Il problema è che ogni pretesa nazionale non poggia su basi molto sicure. Il Trattato Antartico, firmato nel 1959 da 53 Paesi, compresi (guarda un po’) Argentina, Cile e Inghilterra, annulla ogni rivendicazione avvenuta precedente e impedisce ogni rivendicazione successiva. Chissenefrega. Sia Argentina che Cile e Inghilterra (e, in misura minore, Francia e Nuova Zelanda) continuano a sostenere la loro sovranità sull’area, con tanto di bandiere specifiche. Certo, bisogna decidere bene i confini, specificare le basi giuridiche, ma sono quisquilie. L’Antartide è una torta da dividere, e loro sono i commensali invitati.
Ma come si decide chi abbia più diritto rispetto agli altri? Ogni Paese fa valere le sue ragioni. L’Inghilterra conta sulla presenza storica, mentre Cile e Argentina si basano sulla prossimità territoriale e la continuità orografica (oltre che un’antica richiesta fatta dalla Spagna nel 1493). A Buenos Aires, poi, si sottolinea che sul continente ci sono più argentini che individui di ogni altra nazionalità messi insieme. Ma non basta, non basta mai. Nessuno riconosce le conquiste dell’altro. E per questo, ecco il colpo di genio: far nascere il primo uomo antartico. Che sarà di nazionalità argentina.
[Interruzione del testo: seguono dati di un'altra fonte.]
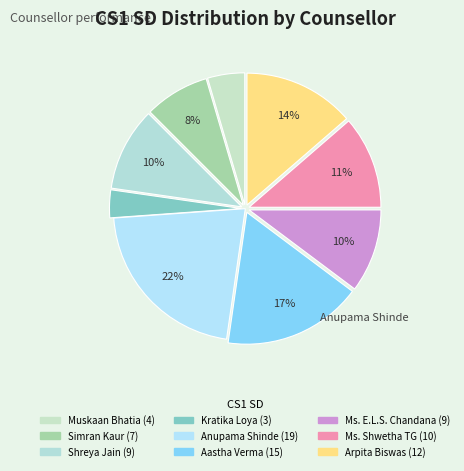

How many segments does this pie chart have?

9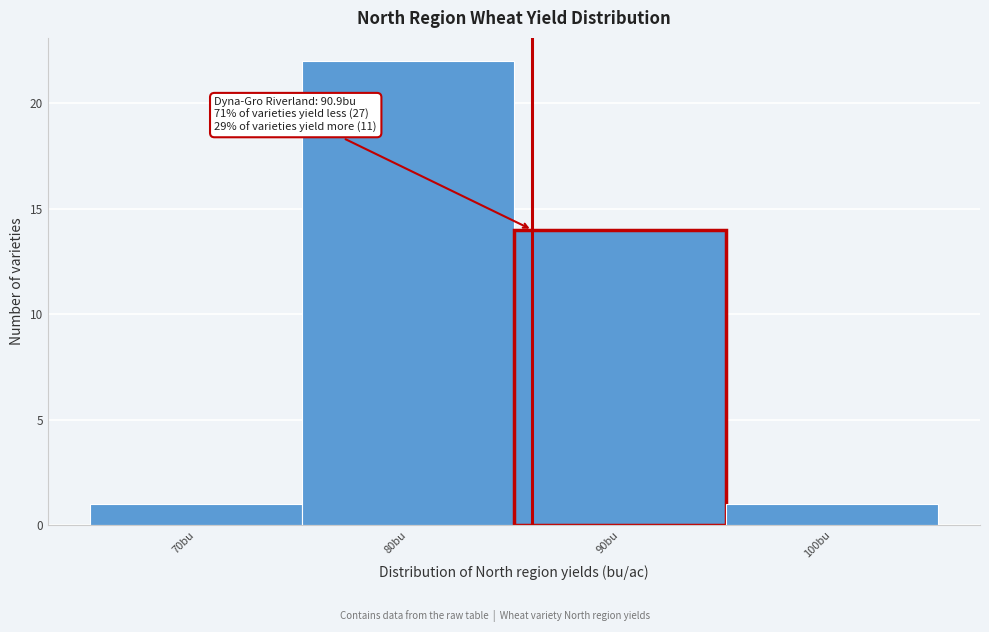

Reading left to right, transcribe all the data shown in this chart.

70bu=1	80bu=22	90bu=14	100bu=1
Il 7 gennaio 1978 l’operazione può dirsi riuscita. Dopo due mesi nella base, con una struttura preparata allo scopo, Silvia de Palma dà alla luce il piccolo Emilio, il primo a far sentire i suoi vagiti in quell’angolo di mondo. Nessuno, fino ad allora, era nato così a sud. Una fatica improba per la patria, e purtroppo vana. La presenza del primo antartico nativo non si è rivelata risolutiva. La disputa territoriale è ancora viva e, anzi, negli anni ’80 sono nati altri dieci bambini nelle basi antartiche: sette argentini e tre cileni. Un baby boom, si direbbe. La battaglia continua.
E il piccolo Emilio, intanto, è cresciuto tranquillo e felice. Ha un passaporto “mondiale” e uno nazionale. La storia della sua nascita, spiega, è sempre un simpatico argomento di conversazione. Anche se, ammette, “non ha molto effetto con le ragazze”.